##### QUOTED PASSAGE #####

Port driver memory free

Casper casper2000a@REDACTED
Fri Mar 18 09:08:00 CET 2005


Hi,

Today I noticed a funny thing with Port drivers "control" call.

I set the mode to PORT_CONTROL_FLAG_BINARY and use **rbuf as it is (without
reinitializing), since the space I need to output the binary message is less
than 64 bytes.

When I decode the received binary message in the emulator side, up to 7
bytes were exactly as I encoded in the C Port side. After that 8 position
onward I get some other value.

Then I created a new binary using driver_alloc_binary, even though the
output (encoded, total) is less than 64 bytes and tried, and viola, the
correct message came to emulator side.

If that a bug or something I do wrong?

Thanks!

##### STORED RECORDS #####

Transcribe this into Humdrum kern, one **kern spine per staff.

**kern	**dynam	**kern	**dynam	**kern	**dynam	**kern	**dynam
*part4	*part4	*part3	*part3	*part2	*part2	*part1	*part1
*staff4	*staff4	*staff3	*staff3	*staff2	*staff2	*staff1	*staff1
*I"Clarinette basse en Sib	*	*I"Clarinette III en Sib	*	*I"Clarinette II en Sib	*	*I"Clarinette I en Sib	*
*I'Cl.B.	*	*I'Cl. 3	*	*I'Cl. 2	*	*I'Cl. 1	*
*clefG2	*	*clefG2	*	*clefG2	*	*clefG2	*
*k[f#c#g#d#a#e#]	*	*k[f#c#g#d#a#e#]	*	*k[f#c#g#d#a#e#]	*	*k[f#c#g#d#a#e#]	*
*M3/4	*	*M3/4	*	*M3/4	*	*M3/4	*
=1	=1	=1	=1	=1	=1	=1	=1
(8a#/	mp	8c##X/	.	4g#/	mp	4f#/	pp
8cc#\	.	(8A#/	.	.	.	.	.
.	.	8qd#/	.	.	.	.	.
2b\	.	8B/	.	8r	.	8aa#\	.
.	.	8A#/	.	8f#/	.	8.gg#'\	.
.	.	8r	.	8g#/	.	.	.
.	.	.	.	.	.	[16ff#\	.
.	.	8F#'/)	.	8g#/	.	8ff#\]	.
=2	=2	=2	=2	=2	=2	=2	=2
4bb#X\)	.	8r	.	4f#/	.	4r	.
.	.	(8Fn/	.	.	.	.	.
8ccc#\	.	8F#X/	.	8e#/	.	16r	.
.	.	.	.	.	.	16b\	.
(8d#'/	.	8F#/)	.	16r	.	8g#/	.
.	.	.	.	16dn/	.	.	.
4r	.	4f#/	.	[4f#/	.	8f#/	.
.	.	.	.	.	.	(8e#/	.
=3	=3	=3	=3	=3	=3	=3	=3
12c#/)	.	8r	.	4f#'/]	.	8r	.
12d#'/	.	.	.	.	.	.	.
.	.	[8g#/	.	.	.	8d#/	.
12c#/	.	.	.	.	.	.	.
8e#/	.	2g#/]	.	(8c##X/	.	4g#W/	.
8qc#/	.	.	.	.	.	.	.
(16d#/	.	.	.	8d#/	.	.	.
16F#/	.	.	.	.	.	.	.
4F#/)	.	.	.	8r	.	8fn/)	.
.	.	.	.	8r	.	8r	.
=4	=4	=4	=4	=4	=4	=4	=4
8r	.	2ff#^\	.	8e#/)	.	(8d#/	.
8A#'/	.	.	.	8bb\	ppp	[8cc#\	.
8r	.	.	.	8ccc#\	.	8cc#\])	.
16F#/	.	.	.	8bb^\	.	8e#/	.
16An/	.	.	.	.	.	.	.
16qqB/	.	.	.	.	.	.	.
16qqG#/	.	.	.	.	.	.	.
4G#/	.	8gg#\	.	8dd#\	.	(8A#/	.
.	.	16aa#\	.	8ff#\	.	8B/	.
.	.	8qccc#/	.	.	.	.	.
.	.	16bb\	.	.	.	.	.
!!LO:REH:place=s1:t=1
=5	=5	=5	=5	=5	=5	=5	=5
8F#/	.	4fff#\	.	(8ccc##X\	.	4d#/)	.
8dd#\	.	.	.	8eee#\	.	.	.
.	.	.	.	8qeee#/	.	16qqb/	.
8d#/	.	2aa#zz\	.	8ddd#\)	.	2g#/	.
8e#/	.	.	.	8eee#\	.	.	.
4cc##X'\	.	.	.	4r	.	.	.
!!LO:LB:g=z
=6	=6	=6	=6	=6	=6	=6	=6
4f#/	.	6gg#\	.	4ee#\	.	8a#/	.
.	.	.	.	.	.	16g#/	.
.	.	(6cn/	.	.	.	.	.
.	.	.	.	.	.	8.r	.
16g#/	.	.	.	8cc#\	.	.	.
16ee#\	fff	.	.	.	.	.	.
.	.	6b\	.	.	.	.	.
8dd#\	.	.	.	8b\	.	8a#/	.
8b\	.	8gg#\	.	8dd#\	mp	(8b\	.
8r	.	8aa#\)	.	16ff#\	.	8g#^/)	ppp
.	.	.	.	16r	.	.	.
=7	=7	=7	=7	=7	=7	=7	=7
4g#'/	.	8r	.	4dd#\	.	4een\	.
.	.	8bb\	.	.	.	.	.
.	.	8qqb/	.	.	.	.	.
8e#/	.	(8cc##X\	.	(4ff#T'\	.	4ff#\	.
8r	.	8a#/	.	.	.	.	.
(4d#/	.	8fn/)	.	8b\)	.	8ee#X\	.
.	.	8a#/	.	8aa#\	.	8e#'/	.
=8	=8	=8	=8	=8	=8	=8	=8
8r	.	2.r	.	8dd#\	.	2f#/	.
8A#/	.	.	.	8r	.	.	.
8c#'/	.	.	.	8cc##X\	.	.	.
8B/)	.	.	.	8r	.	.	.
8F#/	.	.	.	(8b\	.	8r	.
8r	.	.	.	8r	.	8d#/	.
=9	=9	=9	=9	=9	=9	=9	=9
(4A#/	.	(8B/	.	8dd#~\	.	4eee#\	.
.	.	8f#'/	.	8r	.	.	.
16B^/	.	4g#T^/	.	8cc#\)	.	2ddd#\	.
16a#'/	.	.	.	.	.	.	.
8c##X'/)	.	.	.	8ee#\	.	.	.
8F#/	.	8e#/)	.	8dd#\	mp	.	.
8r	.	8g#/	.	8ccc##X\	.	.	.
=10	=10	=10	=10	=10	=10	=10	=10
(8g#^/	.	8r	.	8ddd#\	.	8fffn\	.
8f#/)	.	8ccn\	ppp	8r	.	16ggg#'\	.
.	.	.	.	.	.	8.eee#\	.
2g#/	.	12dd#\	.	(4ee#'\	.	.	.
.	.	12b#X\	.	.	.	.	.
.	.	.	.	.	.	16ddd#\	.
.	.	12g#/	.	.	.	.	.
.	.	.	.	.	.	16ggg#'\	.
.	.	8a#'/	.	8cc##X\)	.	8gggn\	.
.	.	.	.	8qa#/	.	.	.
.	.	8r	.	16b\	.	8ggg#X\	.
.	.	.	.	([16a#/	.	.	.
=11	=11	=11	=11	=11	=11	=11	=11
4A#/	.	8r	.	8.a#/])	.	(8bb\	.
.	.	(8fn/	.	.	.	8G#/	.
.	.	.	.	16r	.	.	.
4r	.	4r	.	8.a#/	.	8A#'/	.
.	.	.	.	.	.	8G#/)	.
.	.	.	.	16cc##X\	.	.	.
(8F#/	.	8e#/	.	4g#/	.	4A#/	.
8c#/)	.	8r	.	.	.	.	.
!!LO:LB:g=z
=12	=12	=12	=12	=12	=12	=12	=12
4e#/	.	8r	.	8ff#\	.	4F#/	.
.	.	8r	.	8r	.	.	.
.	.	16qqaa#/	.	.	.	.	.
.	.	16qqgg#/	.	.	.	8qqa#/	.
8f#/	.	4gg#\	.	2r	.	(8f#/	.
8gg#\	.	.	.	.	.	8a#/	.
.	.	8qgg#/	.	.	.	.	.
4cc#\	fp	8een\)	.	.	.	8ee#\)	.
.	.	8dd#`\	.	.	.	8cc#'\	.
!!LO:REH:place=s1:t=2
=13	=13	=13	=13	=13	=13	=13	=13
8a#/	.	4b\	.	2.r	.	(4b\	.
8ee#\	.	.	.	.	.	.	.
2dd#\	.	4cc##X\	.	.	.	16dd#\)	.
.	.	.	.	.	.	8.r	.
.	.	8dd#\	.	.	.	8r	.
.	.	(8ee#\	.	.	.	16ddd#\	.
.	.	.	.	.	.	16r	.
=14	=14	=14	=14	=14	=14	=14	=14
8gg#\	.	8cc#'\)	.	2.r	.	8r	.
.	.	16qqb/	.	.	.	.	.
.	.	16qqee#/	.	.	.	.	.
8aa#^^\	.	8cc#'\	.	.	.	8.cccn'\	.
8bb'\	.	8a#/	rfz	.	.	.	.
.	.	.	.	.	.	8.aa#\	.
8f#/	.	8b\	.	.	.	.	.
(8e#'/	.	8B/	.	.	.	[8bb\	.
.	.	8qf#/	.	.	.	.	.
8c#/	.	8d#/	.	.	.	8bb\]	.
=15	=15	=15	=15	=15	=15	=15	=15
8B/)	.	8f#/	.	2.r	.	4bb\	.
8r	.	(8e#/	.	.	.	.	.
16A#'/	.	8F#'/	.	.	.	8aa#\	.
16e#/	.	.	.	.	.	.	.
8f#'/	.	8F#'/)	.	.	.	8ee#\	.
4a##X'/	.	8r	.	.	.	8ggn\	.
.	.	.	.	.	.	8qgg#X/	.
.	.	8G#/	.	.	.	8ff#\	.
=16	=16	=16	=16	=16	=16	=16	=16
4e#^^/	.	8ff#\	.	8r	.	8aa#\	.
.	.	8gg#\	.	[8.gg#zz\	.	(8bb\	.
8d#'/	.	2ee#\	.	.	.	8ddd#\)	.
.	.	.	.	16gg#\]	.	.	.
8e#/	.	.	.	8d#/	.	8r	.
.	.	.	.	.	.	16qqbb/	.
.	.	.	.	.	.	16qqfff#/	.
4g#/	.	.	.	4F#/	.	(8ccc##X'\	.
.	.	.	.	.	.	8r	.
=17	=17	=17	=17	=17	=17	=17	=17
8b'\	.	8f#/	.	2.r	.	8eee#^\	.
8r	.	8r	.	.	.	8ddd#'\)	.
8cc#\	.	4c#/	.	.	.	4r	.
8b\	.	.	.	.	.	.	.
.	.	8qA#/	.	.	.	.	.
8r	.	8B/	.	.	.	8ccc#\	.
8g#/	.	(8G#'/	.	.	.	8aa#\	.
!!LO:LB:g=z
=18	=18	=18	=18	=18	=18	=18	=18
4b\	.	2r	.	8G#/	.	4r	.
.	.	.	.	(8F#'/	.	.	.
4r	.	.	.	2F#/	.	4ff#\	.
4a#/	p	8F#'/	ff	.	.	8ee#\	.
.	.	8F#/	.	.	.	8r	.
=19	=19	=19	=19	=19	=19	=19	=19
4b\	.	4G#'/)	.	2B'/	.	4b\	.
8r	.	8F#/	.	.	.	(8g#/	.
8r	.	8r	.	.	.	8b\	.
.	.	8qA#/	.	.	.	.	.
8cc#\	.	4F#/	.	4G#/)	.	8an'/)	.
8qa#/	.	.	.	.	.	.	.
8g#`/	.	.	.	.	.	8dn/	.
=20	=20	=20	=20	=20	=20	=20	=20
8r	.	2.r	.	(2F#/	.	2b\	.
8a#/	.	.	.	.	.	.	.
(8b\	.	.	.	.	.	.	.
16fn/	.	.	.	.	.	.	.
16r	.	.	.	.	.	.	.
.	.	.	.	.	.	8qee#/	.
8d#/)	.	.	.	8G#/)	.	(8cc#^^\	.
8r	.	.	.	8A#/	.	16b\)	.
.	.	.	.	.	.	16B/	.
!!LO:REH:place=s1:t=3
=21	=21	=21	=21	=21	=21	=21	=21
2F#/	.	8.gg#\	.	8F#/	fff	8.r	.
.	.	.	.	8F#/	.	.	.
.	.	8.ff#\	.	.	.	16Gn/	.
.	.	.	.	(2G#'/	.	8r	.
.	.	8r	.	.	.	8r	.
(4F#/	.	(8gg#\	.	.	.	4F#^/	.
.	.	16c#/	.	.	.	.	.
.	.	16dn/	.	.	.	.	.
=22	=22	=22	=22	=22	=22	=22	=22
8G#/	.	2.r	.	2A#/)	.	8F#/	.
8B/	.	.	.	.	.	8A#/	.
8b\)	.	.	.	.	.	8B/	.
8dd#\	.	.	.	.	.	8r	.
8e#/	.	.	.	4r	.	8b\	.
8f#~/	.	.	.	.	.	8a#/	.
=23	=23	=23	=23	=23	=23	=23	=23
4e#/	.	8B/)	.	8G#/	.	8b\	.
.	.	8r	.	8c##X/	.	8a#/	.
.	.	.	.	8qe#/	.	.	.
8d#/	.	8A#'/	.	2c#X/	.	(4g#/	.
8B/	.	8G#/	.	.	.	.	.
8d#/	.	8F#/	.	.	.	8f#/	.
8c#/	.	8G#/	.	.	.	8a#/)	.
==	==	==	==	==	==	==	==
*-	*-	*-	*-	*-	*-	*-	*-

#####

**WORK TO DO**
A – Rewrite everything in the port driver message from "When I decode" down to "I do wrong?", putting "VM" wherever "emulator" appears.
B – Please list each distinct number written in digits in the port driver message, counting only the part from "Today I noticed" onward.
You won't need the entries for any of this.

**SET OF ANSWERS**
A –
When I decode the received binary message in the VM side, up to 7
bytes were exactly as I encoded in the C Port side. After that 8 position
onward I get some other value.

Then I created a new binary using driver_alloc_binary, even though the
output (encoded, total) is less than 64 bytes and tried, and viola, the
correct message came to VM side.

If that a bug or something I do wrong?

B – 64, 7, 8